At the backdrop of the huge costs and losses attributable to product theft and facility vandalisation, the Nigerian National Petroleum Corporation, NNPC, has indicated that it would still be financially stable in the current year to next year.
The national oil firm also indicated that its operations would not be fundamentally hampered by the adverse impact of the Coronavirus (COVID-19) Pandemic on the global oil industry.
The Corporation stated that expenses and losses associated with oil theft and pipeline vandalisation was N159 billion in 2019.
According to its 2019 financial report, crude oil and petroleum products losses, valued at N32 billion were recorded in the year under review, while pipeline repairs and management costs gulped N127 billion.

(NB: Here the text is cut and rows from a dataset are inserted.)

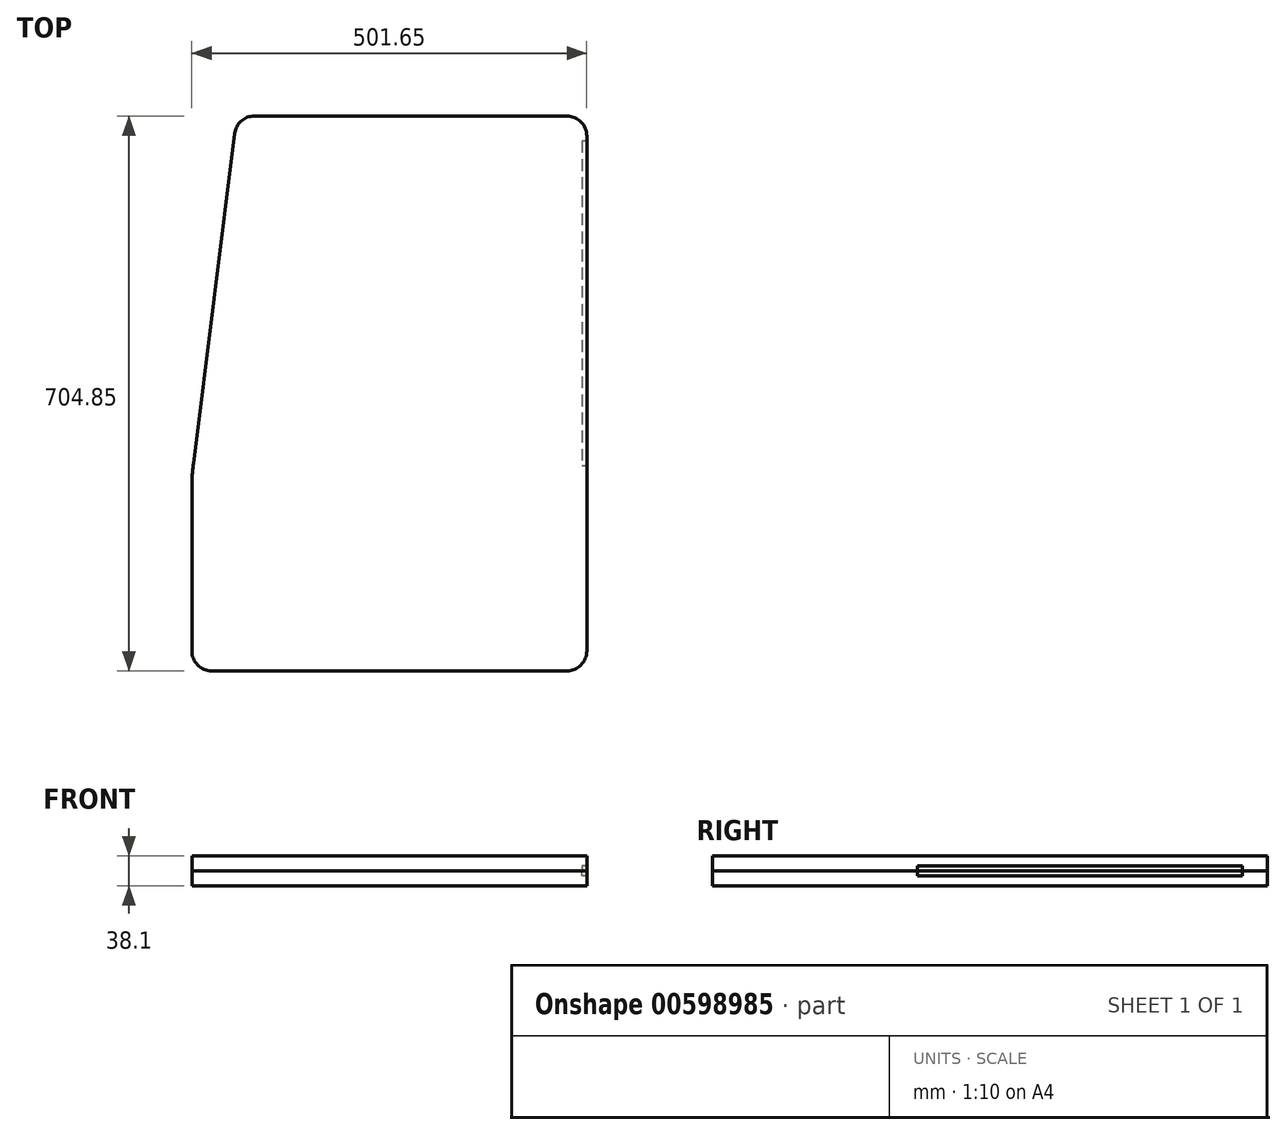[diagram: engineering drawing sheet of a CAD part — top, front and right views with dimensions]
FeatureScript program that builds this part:
annotation { "Feature Type Name" : "Feature", "Feature Type Description" : "" }
export const myFeature = defineFeature(function(context is Context, id is Id, definition is map)
    precondition{}
    {
        {
            var Q0;
            Q0=qCreatedBy(makeId("Top.planeOp"),FACE);
            var sketch = newSketch(context, id + "F0", { "sketchPlane" : qUnion([Q0])});
            skLineSegment(sketch, "E0", {"start": v(50.6, 16.84) * mm, "end": v(501.45, 16.84) * mm});
            skLineSegment(sketch, "E1", {"start": v(526.85, 42.24) * mm, "end": v(526.85, 696.3) * mm});
            skLineSegment(sketch, "E2", {"start": v(501.45, 721.7) * mm, "end": v(104.78, 721.7) * mm});
            skLineSegment(sketch, "E3", {"start": v(25.2, 42.24) * mm, "end": v(25.2, 248.68) * mm});
            skLineSegment(sketch, "E4", {"start": v(27.17, 280.19) * mm, "end": v(79.57, 699.44) * mm});
            skPoint(sketch, "E5.visualSharp", {"position": v(526.85, 16.84) * mm});
            skArc(sketch, "E5.filletArc", {"start": v(501.45, 16.84) * mm, "mid": v(519.41, 24.28) * mm, "end": v(526.85, 42.24) * mm});
            skPoint(sketch, "E6.visualSharp", {"position": v(526.85, 721.7) * mm});
            skArc(sketch, "E6.filletArc", {"start": v(526.85, 696.3) * mm, "mid": v(519.41, 714.25) * mm, "end": v(501.45, 721.7) * mm});
            skPoint(sketch, "E7.visualSharp", {"position": v(82.35, 721.7) * mm});
            skArc(sketch, "E7.filletArc", {"start": v(104.78, 721.7) * mm, "mid": v(87.97, 715.34) * mm, "end": v(79.57, 699.44) * mm});
            skPoint(sketch, "E8.visualSharp", {"position": v(25.2, 16.84) * mm});
            skArc(sketch, "E8.filletArc", {"start": v(25.2, 42.24) * mm, "mid": v(32.64, 24.28) * mm, "end": v(50.6, 16.84) * mm});
            skPoint(sketch, "E9.visualSharp", {"position": v(25.2, 264.5) * mm});
            skArc(sketch, "E9.filletArc", {"start": v(27.17, 280.19) * mm, "mid": v(25.7, 264.46) * mm, "end": v(25.2, 248.68) * mm});
            skSolve(sketch);
        }
        {
            var Q0;
            Q0 = qSketchRegion(id + "F0", true);
            extrude(context, id + "F1", {"entities" : qUnion([Q0]), "depth" : 19.05 * mm, "offsetDistance" : 25.4 * mm});
        }
        {
            var Q0;
            Q0=makeQuery(id+"F1.opExtrude","CAP_FACE",FACE,{"disambiguationData":[OSD([sQuery(id+"F0.wireOp",EDGE,"E0"),sQuery(id+"F0.wireOp",EDGE,"E1"),sQuery(id+"F0.wireOp",EDGE,"E2"),sQuery(id+"F0.wireOp",EDGE,"E3"),sQuery(id+"F0.wireOp",EDGE,"E4")])],"isStart":true});
            var sketch = newSketch(context, id + "F2", { "sketchPlane" : qUnion([Q0])});
            skLineSegment(sketch, "E10.bottom", {"start": v(526.85, -689.94) * mm, "end": v(520.5, -689.94) * mm});
            skLineSegment(sketch, "E10.top", {"start": v(526.85, -277.2) * mm, "end": v(520.5, -277.2) * mm});
            skLineSegment(sketch, "E10.left", {"start": v(526.85, -689.94) * mm, "end": v(526.85, -277.2) * mm});
            skLineSegment(sketch, "E10.right", {"start": v(520.5, -689.94) * mm, "end": v(520.5, -277.2) * mm});
            skSolve(sketch);
        }
        {
            var Q0;
            Q0 = qSketchRegion(id + "F2", true);
            extrude(context, id + "F3", {"entities" : qUnion([Q0]), "operationType" : NewBodyOperationType.REMOVE, "oppositeDirection" : true, "depth" : 6.35 * mm, "offsetDistance" : 25.4 * mm});
        }
        {
            var Q0;
            Q0=makeQuery(id+"F1.opExtrude","SWEPT_BODY",BODY,{"disambiguationData":[OSD([sQuery(id+"F0.wireOp",EDGE,"E0"),sQuery(id+"F0.wireOp",EDGE,"E1"),sQuery(id+"F0.wireOp",EDGE,"E2"),sQuery(id+"F0.wireOp",EDGE,"E3"),sQuery(id+"F0.wireOp",EDGE,"E4"),sQuery(id+"F0.wireOp",EDGE,"E5.filletArc"),sQuery(id+"F0.wireOp",EDGE,"E6.filletArc"),sQuery(id+"F0.wireOp",EDGE,"E7.filletArc"),sQuery(id+"F0.wireOp",EDGE,"E8.filletArc"),sQuery(id+"F0.wireOp",EDGE,"E9.filletArc")])]});
            var Q1;
            Q1=qCreatedBy(makeId("Top.planeOp"),FACE);
            mirror(context, id + "F4", {"entities" : qUnion([Q0]), "mirrorPlane" : qUnion([Q1])});
        }
    });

The NNPC noted that these funds were deducted from its earnings before remittances were made to the federation account, adding that it made total cash payment of N1.428 trillion to the Federation Account.
Though the NNPC noted that the COVID-19 pandemic would impact certain areas of its finances, it noted, however, that the overall impact on its financial stability would not be severe.

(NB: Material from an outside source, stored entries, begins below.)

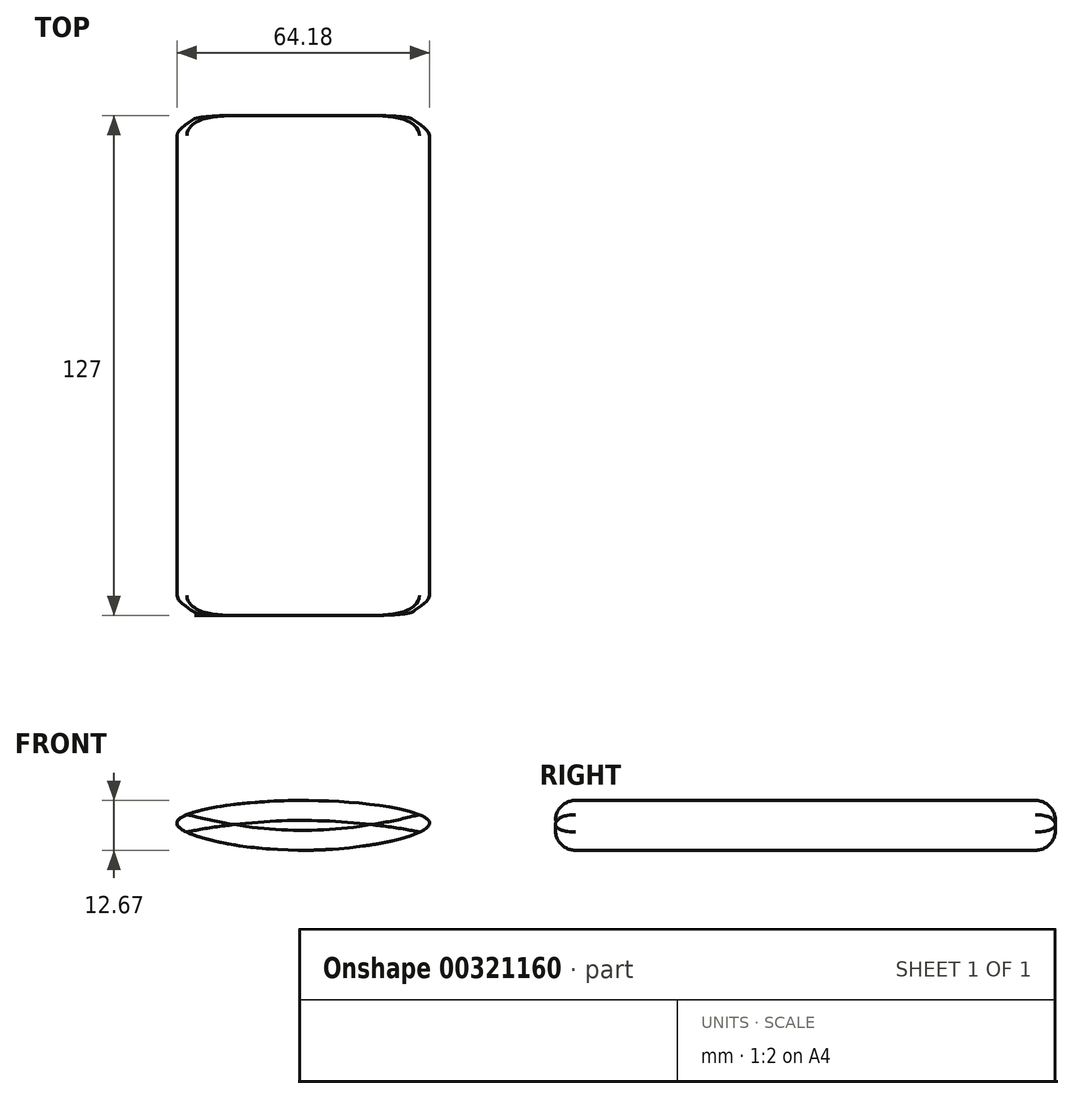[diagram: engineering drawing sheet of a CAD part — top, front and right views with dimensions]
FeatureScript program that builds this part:
annotation { "Feature Type Name" : "Feature", "Feature Type Description" : "" }
export const myFeature = defineFeature(function(context is Context, id is Id, definition is map)
    precondition{}
    {
        {
            var Q0;
            Q0=qCreatedBy(makeId("Front.planeOp"),FACE);
            var sketch = newSketch(context, id + "F0", { "sketchPlane" : qUnion([Q0])});
            skFitSpline(sketch, "E0", {"points": [v(-31.66, 0) * mm, v(0, 5.76) * mm, v(32.52, 0) * mm, v(0, -6.9) * mm, v(-31.66, 0) * mm]});
            skSolve(sketch);
        }
        {
            var Q0;
            Q0 = qSketchRegion(id + "F0", true);
            extrude(context, id + "F1", {"entities" : qUnion([Q0]), "depth" : 127 * mm});
        }
        {
            var Q0;
            Q0=makeQuery(id+"F1.opExtrude","CAP_EDGE",EDGE,{"disambiguationData":[OSD([sQuery(id+"F0.wireOp",EDGE,"E0")])],"isStart":false});
            var Q1;
            Q1=makeQuery(id+"F1.opExtrude","CAP_EDGE",EDGE,{"disambiguationData":[OSD([sQuery(id+"F0.wireOp",EDGE,"E0")])],"isStart":true});
            fillet(context, id + "F2", {"entities" : qUnion([Q0, Q1]), "radius" : 5.08 * mm, "tangentPropagation" : true, "allowEdgeOverflow" : false});
        }
    });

It said the Corporation operates in the essential class of the economy and still enjoys the privileges of arrangements to draw funds from the escrow account.

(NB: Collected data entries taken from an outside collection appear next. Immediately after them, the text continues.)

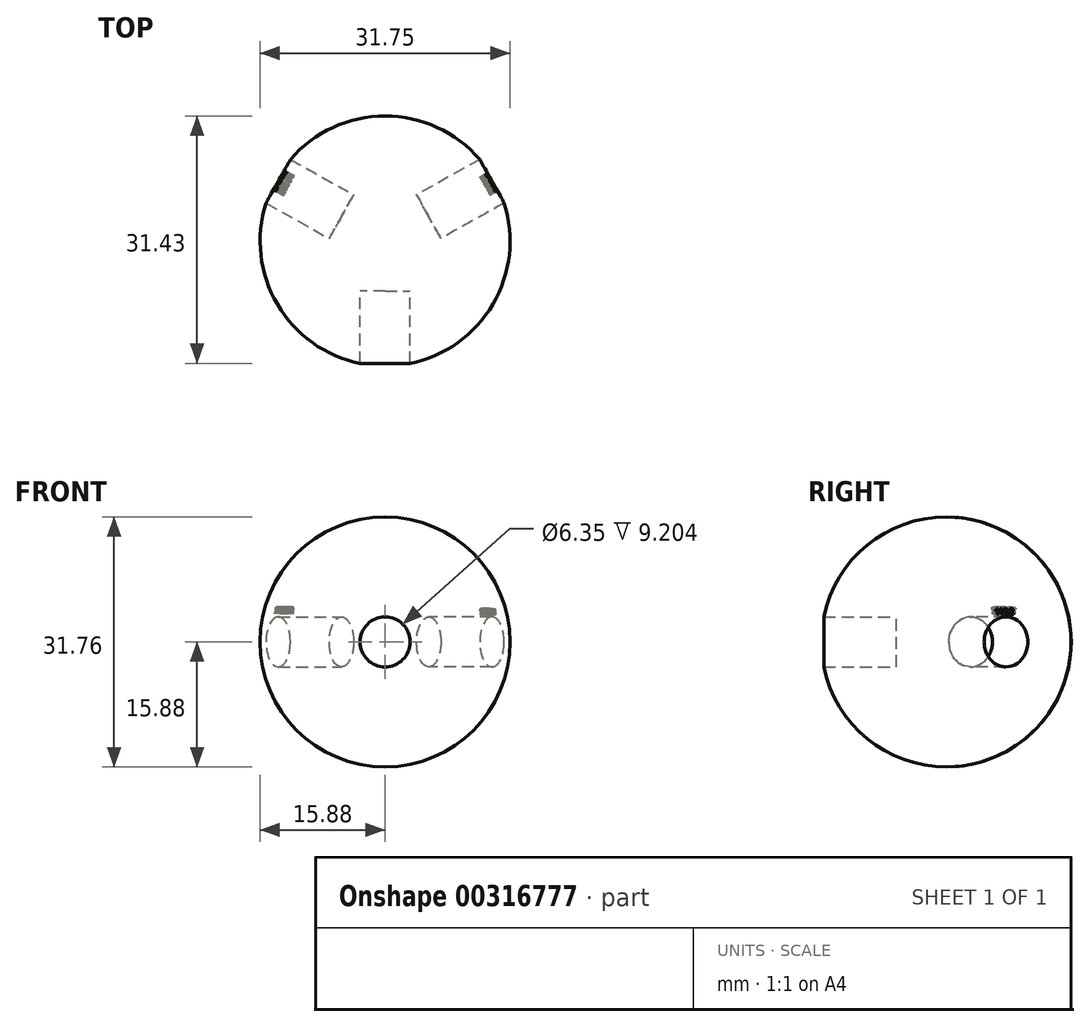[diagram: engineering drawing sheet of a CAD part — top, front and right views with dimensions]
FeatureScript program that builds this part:
annotation { "Feature Type Name" : "Feature", "Feature Type Description" : "" }
export const myFeature = defineFeature(function(context is Context, id is Id, definition is map)
    precondition{}
    {
        {
            var Q0;
            Q0=qCreatedBy(makeId("Front.planeOp"),FACE);
            var sketch = newSketch(context, id + "F0", { "sketchPlane" : qUnion([Q0])});
            skArc(sketch, "E0", {"start": v(0, 15.88) * mm, "mid": v(-15.88, 0) * mm, "end": v(0, -15.88) * mm});
            skLineSegment(sketch, "E1", {"start": v(0, 15.88) * mm, "end": v(0, -15.88) * mm});
            skSolve(sketch);
        }
        {
            var Q0;
            Q0=qCreatedBy(makeId("Top.planeOp"),FACE);
            var sketch = newSketch(context, id + "F1", { "sketchPlane" : qUnion([Q0])});
            skCircle(sketch, "E2", {"center": v(0, 0) * mm, "radius": 15.88 * mm});
            skSolve(sketch);
        }
        {
            var Q0;
            Q0=makeQuery(id+"F0.imprint","IMPRINT",FACE,{"disambiguationData":[TD([[makeQuery(id+"F0.imprint","IMPRINT",EDGE,{"derivedFrom":sQuery(id+"F0.wireOp",EDGE,"E0")}),1.0]])]});
            var Q1;
            Q1=sQuery(id+"F1.wireOp",EDGE,"E2");
            revolve(context, id + "F2", {"entities" : qUnion([Q0]), "axis" : qUnion([Q1]), "revolveType" : RevolveType.FULL});
        }
        {
            var Q0;
            Q0=qCreatedBy(makeId("Front.planeOp"),FACE);
            cPlane(context, id + "F3", {"entities" : qUnion([Q0]), "cplaneType" : CPlaneType.OFFSET, "offset" : 6.35 * mm, "width" : 152.4 * mm, "height" : 152.4 * mm});
        }
        {
            var Q0;
            Q0=qCreatedBy(id+"F3.planeOp",FACE);
            var sketch = newSketch(context, id + "F4", { "sketchPlane" : qUnion([Q0])});
            skCircle(sketch, "E3", {"center": v(0, 0) * mm, "radius": 3.18 * mm});
            skSolve(sketch);
        }
        {
            var Q0;
            Q0=qSketchRegion(id+"F4",true);
            extrude(context, id + "F5", {"entities" : qUnion([Q0]), "depth" : 25.4 * mm});
        }
        {
            var Q0;
            Q0=qCreatedBy(makeId("Right.planeOp"),FACE);
            var sketch = newSketch(context, id + "F6", { "sketchPlane" : qUnion([Q0])});
            skLineSegment(sketch, "E4", {"start": v(0, 67.47) * mm, "end": v(0, -53.83) * mm, "construction": true});
            skSolve(sketch);
        }
        {
            var Q0;
            Q0=makeQuery(id+"F5.opExtrude","SWEPT_BODY",BODY,{"disambiguationData":[OSD([sQuery(id+"F4.wireOp",EDGE,"E3")])]});
            var Q1;
            Q1=sQuery(id+"F6.wireOp",EDGE,"E4");
            transform(context, id + "F7", {"entities" : qUnion([Q0]), "transformType" : TransformType.ROTATION, "transformAxis" : qUnion([Q1]), "angle" : 119.2 * degree, "makeCopy" : true});
        }
        {
            var Q0;
            Q0=makeQuery(id+"F5.opExtrude","SWEPT_BODY",BODY,{"disambiguationData":[OSD([sQuery(id+"F4.wireOp",EDGE,"E3")])]});
            var Q1;
            Q1=sQuery(id+"F6.wireOp",EDGE,"E4");
            transform(context, id + "F8", {"entities" : qUnion([Q0]), "transformType" : TransformType.ROTATION, "transformAxis" : qUnion([Q1]), "angle" : 119.2 * degree, "oppositeDirection" : true, "makeCopy" : true});
        }
        {
            var Q0;
            Q0=makeQuery(id+"F7.opPattern","COPY",FACE,{"derivedFrom":makeQuery(id+"F5.opExtrude","CAP_FACE",FACE,{"disambiguationData":[OSD([sQuery(id+"F4.wireOp",EDGE,"E3")])],"isStart":false}),"instanceName":"1"});
            cPlane(context, id + "F9", {"entities" : qUnion([Q0]), "cplaneType" : CPlaneType.OFFSET, "offset" : 15.21 * mm, "oppositeDirection" : true, "width" : 152.4 * mm, "height" : 152.4 * mm});
        }
        {
            var Q0;
            Q0=qCreatedBy(id+"F9.planeOp",FACE);
            var sketch = newSketch(context, id + "F10", { "sketchPlane" : qUnion([Q0])});
            skText(sketch, "E5", { "text": "119.2", "fontName": "OpenSans-Bold.ttf"});
            const initialGuessF10  = {"E5": [-0.00169, 0.00362, 1, 0, 0.00084]};
            skSetInitialGuess(sketch, initialGuessF10);
            skSolve(sketch);
        }
        {
            var Q0;
            Q0 = qSketchRegion(id + "F10", true);
            extrude(context, id + "F11", {"entities" : qUnion([Q0]), "operationType" : NewBodyOperationType.REMOVE, "oppositeDirection" : true, "depth" : 2.41 * mm});
        }
        {
            var Q0;
            Q0=makeQuery(id+"F8.opPattern","COPY",FACE,{"derivedFrom":makeQuery(id+"F5.opExtrude","CAP_FACE",FACE,{"disambiguationData":[OSD([sQuery(id+"F4.wireOp",EDGE,"E3")])],"isStart":false}),"instanceName":"1"});
            cPlane(context, id + "F12", {"entities" : qUnion([Q0]), "cplaneType" : CPlaneType.OFFSET, "offset" : 15.14 * mm, "oppositeDirection" : true, "width" : 152.4 * mm, "height" : 152.4 * mm});
        }
        {
            var Q0;
            Q0=qCreatedBy(id+"F12.planeOp",FACE);
            var sketch = newSketch(context, id + "F13", { "sketchPlane" : qUnion([Q0])});
            skText(sketch, "E6", { "text": "119.2", "fontName": "OpenSans-Bold.ttf"});
            const initialGuessF13  = {"E6": [-0.00147, 0.00348, 1, 0, 0.00076]};
            skSetInitialGuess(sketch, initialGuessF13);
            skSolve(sketch);
        }
        {
            var Q0;
            Q0 = qSketchRegion(id + "F13", true);
            extrude(context, id + "F14", {"entities" : qUnion([Q0]), "operationType" : NewBodyOperationType.REMOVE, "oppositeDirection" : true, "depth" : 2.1 * mm});
        }
        {
            var Q0;
            Q0=makeQuery(id+"F7.opPattern","COPY",BODY,{"derivedFrom":makeQuery(id+"F5.opExtrude","SWEPT_BODY",BODY,{"disambiguationData":[OSD([sQuery(id+"F4.wireOp",EDGE,"E3")])]}),"instanceName":"1"});
            var Q1;
            Q1=makeQuery(id+"F2.opRevolve","SWEPT_BODY",BODY,{"disambiguationData":[OSD([sQuery(id+"F0.wireOp",EDGE,"E0"),sQuery(id+"F0.wireOp",EDGE,"E1")])]});
            booleanBodies(context, id + "F15", {"operationType" : BooleanOperationType.SUBTRACTION, "tools" : qUnion([Q0]), "targets" : qUnion([Q1])});
        }
        {
            var Q0;
            Q0=makeQuery(id+"F8.opPattern","COPY",BODY,{"derivedFrom":makeQuery(id+"F5.opExtrude","SWEPT_BODY",BODY,{"disambiguationData":[OSD([sQuery(id+"F4.wireOp",EDGE,"E3")])]}),"instanceName":"1"});
            var Q1;
            Q1=makeQuery(id+"F2.opRevolve","SWEPT_BODY",BODY,{"disambiguationData":[OSD([sQuery(id+"F0.wireOp",EDGE,"E0"),sQuery(id+"F0.wireOp",EDGE,"E1")])]});
            booleanBodies(context, id + "F16", {"operationType" : BooleanOperationType.SUBTRACTION, "tools" : qUnion([Q0]), "targets" : qUnion([Q1])});
        }
        {
            var Q0;
            Q0=makeQuery(id+"F5.opExtrude","SWEPT_BODY",BODY,{"disambiguationData":[OSD([sQuery(id+"F4.wireOp",EDGE,"E3")])]});
            var Q1;
            Q1=makeQuery(id+"F2.opRevolve","SWEPT_BODY",BODY,{"disambiguationData":[OSD([sQuery(id+"F0.wireOp",EDGE,"E0"),sQuery(id+"F0.wireOp",EDGE,"E1")])]});
            booleanBodies(context, id + "F17", {"operationType" : BooleanOperationType.SUBTRACTION, "tools" : qUnion([Q0]), "targets" : qUnion([Q1])});
        }
    });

It further noted that there were no plans to liquidate any of its operations or to cease trading in the near future, apparently at the backdrop of intensified efforts towards passage of the Petroleum Industry Bill and the attendant unbundling of the Corporation.
The NNPC stated: “In the light of these recent developments and its underlying impact, it is expected that the impact of the COVID-19 pandemic will extend towards the following areas of the financial statements: revenue, trade receivables and accounts payable.
“Management is confident that the financial impact of the pandemic will not be severe as the group operates in the essential class of the economy and the arrangement to draw from the escrow account has not been withdrawn.”